>>>>>

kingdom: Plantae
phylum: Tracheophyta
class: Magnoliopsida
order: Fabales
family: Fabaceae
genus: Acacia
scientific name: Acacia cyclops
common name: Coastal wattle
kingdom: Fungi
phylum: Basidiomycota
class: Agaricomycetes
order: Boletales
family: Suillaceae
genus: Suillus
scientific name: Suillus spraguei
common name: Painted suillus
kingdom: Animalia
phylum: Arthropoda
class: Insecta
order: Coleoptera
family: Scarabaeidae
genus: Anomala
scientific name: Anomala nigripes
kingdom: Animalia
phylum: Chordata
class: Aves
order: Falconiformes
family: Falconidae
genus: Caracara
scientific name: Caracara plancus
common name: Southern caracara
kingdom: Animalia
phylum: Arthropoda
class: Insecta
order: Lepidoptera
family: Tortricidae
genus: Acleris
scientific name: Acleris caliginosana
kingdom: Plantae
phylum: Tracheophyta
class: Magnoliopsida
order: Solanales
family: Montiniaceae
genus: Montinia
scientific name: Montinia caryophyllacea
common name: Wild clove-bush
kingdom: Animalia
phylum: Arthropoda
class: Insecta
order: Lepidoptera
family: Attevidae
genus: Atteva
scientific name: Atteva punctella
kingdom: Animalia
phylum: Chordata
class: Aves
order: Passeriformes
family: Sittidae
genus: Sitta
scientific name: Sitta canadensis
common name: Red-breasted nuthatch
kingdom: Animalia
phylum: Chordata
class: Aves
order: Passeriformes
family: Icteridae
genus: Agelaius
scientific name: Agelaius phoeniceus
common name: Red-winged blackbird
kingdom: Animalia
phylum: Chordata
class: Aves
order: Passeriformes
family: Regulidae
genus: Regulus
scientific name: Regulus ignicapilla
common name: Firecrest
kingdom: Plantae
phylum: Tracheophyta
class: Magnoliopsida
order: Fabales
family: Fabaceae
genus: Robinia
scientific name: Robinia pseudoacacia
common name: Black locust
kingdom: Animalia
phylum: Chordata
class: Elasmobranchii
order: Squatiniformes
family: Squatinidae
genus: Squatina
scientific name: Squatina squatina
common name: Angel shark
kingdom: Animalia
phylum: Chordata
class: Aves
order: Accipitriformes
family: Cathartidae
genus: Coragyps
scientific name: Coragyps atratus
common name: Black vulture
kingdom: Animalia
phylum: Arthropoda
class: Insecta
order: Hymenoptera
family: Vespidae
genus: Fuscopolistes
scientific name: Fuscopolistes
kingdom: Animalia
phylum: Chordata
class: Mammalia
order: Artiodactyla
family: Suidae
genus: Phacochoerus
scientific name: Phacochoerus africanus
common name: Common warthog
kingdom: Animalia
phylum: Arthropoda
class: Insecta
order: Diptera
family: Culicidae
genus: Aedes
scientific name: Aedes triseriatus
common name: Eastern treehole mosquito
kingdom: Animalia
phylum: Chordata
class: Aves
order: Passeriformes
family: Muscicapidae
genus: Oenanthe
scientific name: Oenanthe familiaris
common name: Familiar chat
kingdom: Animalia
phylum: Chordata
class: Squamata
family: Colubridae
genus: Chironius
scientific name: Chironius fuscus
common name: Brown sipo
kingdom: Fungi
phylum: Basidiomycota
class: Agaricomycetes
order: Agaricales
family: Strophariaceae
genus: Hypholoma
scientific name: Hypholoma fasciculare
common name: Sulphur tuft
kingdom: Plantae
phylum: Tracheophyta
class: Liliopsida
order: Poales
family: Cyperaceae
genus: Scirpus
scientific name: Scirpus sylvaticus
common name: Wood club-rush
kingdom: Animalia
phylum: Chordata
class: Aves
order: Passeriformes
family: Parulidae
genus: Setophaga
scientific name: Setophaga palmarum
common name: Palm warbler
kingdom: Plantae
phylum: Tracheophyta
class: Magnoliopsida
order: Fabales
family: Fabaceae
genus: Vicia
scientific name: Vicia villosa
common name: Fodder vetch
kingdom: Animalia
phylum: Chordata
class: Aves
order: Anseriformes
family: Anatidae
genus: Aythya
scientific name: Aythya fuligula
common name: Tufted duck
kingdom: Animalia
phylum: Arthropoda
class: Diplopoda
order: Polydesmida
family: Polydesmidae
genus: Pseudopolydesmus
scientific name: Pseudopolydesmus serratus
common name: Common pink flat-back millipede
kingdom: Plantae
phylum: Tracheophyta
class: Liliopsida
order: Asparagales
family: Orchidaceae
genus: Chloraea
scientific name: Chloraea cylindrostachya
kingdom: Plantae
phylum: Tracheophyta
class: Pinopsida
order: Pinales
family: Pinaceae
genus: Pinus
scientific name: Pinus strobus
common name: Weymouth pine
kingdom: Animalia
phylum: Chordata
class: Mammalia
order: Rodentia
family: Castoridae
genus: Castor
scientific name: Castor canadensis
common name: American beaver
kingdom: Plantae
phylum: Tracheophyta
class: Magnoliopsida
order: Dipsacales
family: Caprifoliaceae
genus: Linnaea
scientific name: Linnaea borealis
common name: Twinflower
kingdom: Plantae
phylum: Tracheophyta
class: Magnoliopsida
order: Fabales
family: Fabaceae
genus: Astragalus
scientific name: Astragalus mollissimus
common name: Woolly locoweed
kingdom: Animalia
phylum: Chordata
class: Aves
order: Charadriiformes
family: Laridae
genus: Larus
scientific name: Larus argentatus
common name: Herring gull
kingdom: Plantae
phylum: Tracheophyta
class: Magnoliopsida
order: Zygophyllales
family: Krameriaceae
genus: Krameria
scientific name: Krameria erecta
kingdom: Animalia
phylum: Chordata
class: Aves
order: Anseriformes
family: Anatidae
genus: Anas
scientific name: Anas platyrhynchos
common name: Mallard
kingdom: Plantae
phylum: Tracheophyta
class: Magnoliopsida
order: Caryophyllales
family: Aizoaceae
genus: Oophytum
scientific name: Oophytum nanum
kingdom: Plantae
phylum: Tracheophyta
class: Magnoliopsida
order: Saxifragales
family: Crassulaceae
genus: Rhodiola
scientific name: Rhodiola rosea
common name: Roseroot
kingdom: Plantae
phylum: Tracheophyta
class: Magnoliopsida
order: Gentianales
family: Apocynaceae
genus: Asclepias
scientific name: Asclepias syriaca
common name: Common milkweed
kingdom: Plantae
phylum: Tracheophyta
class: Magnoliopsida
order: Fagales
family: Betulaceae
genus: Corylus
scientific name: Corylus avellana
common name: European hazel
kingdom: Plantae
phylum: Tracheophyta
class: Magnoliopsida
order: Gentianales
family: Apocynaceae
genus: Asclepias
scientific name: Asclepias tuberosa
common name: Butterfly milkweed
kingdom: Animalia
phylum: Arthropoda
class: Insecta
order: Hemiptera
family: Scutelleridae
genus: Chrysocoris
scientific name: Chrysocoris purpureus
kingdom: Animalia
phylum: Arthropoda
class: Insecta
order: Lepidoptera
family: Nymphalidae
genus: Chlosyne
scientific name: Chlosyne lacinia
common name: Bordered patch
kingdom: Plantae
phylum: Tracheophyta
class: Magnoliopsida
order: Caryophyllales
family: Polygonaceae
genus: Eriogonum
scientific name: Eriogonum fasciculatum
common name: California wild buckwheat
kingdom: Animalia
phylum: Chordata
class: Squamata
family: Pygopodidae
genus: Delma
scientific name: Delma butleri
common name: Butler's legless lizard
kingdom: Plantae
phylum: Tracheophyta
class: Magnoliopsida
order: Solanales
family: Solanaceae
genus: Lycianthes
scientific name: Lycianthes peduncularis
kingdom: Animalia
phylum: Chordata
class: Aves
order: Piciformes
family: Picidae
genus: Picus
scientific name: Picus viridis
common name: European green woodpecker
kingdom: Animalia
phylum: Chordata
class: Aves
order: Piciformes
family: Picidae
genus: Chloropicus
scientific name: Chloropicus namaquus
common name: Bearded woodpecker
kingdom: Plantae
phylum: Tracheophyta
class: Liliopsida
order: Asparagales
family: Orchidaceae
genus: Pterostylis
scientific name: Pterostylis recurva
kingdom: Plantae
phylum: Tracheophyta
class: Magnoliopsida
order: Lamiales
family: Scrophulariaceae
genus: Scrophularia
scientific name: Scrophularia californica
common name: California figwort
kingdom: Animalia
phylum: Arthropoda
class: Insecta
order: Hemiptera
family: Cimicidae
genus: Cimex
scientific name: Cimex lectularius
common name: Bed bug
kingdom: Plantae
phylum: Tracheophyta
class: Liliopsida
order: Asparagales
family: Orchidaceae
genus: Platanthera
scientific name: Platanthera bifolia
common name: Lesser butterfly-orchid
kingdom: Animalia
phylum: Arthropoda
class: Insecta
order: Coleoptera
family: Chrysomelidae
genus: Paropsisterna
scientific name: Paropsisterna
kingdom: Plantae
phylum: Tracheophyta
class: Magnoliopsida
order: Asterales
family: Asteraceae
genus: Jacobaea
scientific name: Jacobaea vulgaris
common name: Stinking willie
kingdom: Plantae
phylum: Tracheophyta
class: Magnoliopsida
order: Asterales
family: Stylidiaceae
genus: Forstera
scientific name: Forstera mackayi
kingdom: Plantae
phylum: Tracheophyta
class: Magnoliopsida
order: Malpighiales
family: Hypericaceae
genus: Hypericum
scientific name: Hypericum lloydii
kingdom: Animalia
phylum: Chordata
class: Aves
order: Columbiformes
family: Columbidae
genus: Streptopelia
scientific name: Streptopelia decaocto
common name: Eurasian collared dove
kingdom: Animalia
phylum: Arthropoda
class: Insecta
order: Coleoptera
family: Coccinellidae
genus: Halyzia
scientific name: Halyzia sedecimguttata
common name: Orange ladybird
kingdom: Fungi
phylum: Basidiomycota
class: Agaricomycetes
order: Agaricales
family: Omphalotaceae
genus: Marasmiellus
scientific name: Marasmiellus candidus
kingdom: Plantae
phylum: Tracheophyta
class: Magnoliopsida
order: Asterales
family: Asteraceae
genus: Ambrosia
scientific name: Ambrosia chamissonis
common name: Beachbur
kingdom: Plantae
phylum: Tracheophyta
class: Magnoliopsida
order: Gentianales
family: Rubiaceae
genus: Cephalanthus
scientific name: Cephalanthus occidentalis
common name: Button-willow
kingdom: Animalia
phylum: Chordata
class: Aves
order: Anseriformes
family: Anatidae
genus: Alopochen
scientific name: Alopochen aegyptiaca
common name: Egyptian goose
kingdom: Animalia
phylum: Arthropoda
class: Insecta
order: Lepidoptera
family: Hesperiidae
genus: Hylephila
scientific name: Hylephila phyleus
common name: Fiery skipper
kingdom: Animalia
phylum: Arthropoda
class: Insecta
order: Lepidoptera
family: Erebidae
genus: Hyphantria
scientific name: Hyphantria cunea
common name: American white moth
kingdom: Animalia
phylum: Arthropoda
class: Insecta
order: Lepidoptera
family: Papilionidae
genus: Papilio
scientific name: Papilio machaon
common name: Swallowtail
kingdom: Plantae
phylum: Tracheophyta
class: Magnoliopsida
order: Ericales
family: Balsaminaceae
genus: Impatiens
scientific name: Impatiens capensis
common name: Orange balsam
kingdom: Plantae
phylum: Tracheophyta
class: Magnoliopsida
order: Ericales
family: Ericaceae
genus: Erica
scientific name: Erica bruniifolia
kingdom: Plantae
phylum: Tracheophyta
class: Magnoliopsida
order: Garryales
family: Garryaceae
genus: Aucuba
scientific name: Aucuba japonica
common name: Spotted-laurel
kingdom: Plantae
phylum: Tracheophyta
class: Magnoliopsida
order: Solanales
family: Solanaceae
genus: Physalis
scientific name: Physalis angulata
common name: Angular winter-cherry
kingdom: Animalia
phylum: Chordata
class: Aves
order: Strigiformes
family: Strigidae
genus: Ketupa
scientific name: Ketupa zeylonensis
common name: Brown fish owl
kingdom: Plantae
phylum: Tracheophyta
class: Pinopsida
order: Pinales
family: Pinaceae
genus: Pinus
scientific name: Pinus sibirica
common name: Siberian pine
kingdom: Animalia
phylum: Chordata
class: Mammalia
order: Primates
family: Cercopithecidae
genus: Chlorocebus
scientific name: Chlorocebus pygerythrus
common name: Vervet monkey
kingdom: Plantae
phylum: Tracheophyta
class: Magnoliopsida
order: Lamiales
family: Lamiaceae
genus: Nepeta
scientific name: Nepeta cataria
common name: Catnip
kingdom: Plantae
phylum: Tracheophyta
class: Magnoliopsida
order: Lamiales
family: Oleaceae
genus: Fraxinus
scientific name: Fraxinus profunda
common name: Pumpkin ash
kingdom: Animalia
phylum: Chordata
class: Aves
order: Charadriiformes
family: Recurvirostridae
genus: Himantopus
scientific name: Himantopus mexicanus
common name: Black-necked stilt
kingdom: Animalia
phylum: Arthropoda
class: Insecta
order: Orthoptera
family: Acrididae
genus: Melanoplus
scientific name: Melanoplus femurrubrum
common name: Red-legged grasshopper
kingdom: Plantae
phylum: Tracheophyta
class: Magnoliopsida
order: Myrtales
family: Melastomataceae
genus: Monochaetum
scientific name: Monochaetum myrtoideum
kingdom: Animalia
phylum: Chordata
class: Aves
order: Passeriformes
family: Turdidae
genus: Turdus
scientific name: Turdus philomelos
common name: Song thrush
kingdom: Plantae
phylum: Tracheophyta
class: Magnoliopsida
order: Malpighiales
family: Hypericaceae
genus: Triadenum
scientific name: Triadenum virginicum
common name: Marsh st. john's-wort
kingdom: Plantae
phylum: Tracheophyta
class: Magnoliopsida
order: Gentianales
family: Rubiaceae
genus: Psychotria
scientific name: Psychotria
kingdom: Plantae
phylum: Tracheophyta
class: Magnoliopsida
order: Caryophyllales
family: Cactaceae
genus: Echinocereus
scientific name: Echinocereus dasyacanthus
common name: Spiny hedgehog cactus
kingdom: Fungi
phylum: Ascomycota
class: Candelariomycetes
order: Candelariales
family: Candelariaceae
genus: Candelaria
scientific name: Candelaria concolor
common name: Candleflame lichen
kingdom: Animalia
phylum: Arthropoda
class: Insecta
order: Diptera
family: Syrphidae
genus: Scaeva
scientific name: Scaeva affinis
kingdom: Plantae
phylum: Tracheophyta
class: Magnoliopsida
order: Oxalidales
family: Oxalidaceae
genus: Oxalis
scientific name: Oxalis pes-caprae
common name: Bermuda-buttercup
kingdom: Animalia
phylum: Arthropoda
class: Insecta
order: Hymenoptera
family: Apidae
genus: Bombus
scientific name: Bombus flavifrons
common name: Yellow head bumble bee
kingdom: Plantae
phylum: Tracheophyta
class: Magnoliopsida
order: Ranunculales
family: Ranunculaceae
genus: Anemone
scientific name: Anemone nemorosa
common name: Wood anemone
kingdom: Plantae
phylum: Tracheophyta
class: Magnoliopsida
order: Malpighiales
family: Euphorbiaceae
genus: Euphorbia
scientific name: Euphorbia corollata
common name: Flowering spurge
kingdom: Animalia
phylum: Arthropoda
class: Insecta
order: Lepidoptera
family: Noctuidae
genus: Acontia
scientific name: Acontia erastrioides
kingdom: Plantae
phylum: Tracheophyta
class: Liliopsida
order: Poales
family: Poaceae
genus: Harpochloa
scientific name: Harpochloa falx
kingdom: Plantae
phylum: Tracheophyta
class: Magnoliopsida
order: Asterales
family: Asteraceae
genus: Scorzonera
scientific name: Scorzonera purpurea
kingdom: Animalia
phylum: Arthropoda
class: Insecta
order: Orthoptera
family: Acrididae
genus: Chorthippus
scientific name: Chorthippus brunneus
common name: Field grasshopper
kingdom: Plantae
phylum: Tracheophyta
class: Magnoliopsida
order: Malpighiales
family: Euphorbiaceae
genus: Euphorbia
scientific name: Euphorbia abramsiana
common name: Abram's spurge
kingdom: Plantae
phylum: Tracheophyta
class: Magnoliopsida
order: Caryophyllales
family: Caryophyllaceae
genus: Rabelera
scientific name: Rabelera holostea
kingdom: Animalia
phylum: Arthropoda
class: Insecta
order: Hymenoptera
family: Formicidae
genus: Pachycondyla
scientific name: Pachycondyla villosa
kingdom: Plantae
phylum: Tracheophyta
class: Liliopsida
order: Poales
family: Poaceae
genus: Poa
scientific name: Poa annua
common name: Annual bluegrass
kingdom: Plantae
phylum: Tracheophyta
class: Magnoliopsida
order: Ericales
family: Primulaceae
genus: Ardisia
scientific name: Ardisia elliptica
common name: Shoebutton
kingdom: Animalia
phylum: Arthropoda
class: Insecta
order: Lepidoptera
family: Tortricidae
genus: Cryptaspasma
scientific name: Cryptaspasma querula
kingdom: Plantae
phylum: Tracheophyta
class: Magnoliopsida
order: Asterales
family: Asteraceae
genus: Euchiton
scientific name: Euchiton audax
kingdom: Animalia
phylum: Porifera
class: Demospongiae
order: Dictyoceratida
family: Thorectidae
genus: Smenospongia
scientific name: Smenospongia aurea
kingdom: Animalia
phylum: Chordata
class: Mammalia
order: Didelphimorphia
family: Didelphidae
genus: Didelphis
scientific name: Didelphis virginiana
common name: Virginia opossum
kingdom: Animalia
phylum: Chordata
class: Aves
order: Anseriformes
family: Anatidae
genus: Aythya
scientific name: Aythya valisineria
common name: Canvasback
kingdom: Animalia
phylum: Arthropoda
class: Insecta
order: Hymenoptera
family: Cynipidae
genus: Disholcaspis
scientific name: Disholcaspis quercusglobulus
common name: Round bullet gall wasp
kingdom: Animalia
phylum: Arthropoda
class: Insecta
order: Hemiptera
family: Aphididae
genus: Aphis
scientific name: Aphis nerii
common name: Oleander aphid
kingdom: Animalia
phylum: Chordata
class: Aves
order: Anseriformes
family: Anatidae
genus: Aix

<<<<<

Update the material from its first line through the line holding "scientific name: Caracara plancus", inclusive, by changing every "common name" to "vernacular name" and leaving all else as it is. Return only those lines.

kingdom: Plantae
phylum: Tracheophyta
class: Magnoliopsida
order: Fabales
family: Fabaceae
genus: Acacia
scientific name: Acacia cyclops
vernacular name: Coastal wattle
kingdom: Fungi
phylum: Basidiomycota
class: Agaricomycetes
order: Boletales
family: Suillaceae
genus: Suillus
scientific name: Suillus spraguei
vernacular name: Painted suillus
kingdom: Animalia
phylum: Arthropoda
class: Insecta
order: Coleoptera
family: Scarabaeidae
genus: Anomala
scientific name: Anomala nigripes
kingdom: Animalia
phylum: Chordata
class: Aves
order: Falconiformes
family: Falconidae
genus: Caracara
scientific name: Caracara plancus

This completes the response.